If I were in the wild, my hibernation schedule would be one long, continuous sleep in my burrow for about three months, but I really like seeing Susie and the kids in the Ranger Rick Gallery, so I work some awake time into my winter schedule.

Around the middle of February, my routine starts to change a little bit, and by the spring and summer, I am one energetic mammal. They don’t call groundhogs “whistle-pigs” for nothing. I get up and moving around by 8 a.m. and have an exercise routine of running the ramps. Susie says I’m almost like a puppy or a kitten.

Susie and I do a lot of training. We work on running through cardboard boxes and climbing up a series of logs.

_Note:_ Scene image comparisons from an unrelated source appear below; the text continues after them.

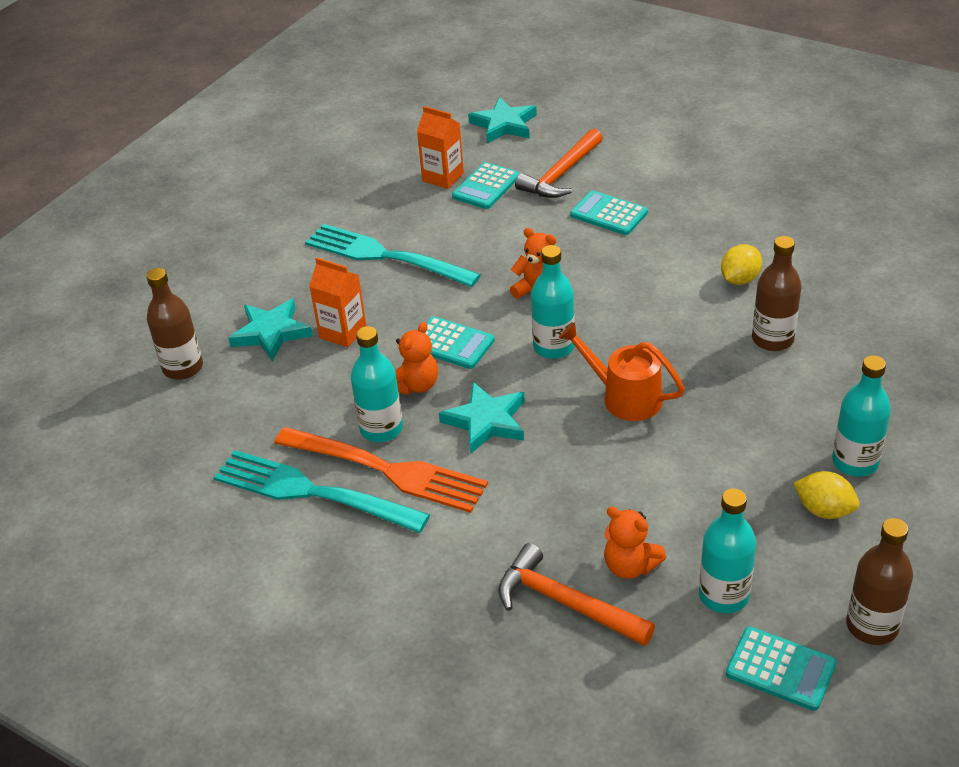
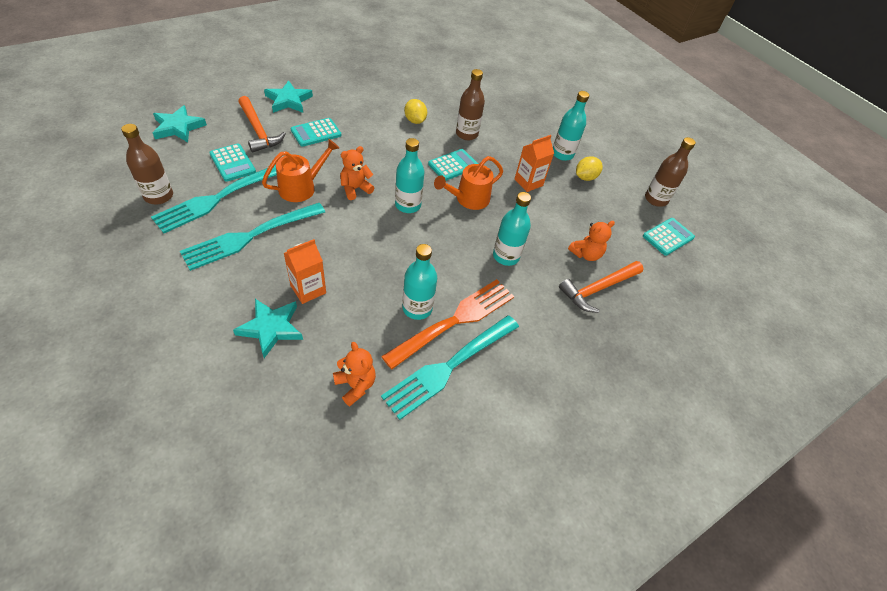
camera: 75 degrees left, 10 degrees up
(183, 368) = (260, 398): brown bottle -> brown bottle (159, 196)
(415, 385) = (391, 276): orange teddy bear -> orange teddy bear (355, 385)
(422, 207) = (219, 198): none -> turquoise fork
(443, 177) = (199, 175): orange carton -> orange carton (528, 182)
(452, 343) = (367, 243): turquoise calculator -> turquoise calculator (453, 165)
(486, 421) = (446, 259): turquoise star -> turquoise star (289, 100)
(497, 251) = (302, 187): none -> orange watering can
(723, 595) = (619, 232): turquoise bottle -> turquoise bottle (506, 256)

I also spend a lot of time training with different handlers so that I get used to interacting with other educators besides Susie.

As Chattanooga’s favorite groundhog, what public obligations do you have?

I do have an appearance schedule to maintain. For the most part, I interact with visitors of all ages in the Ranger Rick Gallery.

My fellow animal ambassadors and myself help people learn about our ecological roles in the wilderness. It’s especially informative in my case since I am a native of the Southeast region.

I typically demonstrate natural behaviors, like running through the boxes to mimic what I would do in a burrow. I had my trusty weatherboard with me for Groundhog Day, which, of course, is a staple wall hanging in every groundhog’s den.

Susie is so nice about giving me treats when we work together. When it’s cool outside, my taste buds are more inclined toward ripe bananas-but only the really ripe ones with the peel on. During the summer, I’m partial to sweet potatoes, kale and broccoli.

On Groundhog Day, how do you make your prediction?

I am a team player, so even though the national observance is called Groundhog Day, I consult with my friends at the aquarium. We like to be very thorough in our forecasting, and you’d be surprised who has a talent for the meteorologicaltrade.

First, I check in with Blinky the owl and then the trout. I also like to consult with the frog-if they croak three times in a row, it’s a short winter for sure. Even the butterflies and the stingrays can give me accurate feedback.

Ultimately, it is up to me to make the big announcement. This year, the news is good because we are in for an early spring.

Updated @ 3:52 p.m. on 2/4/13 to correct a typographical error.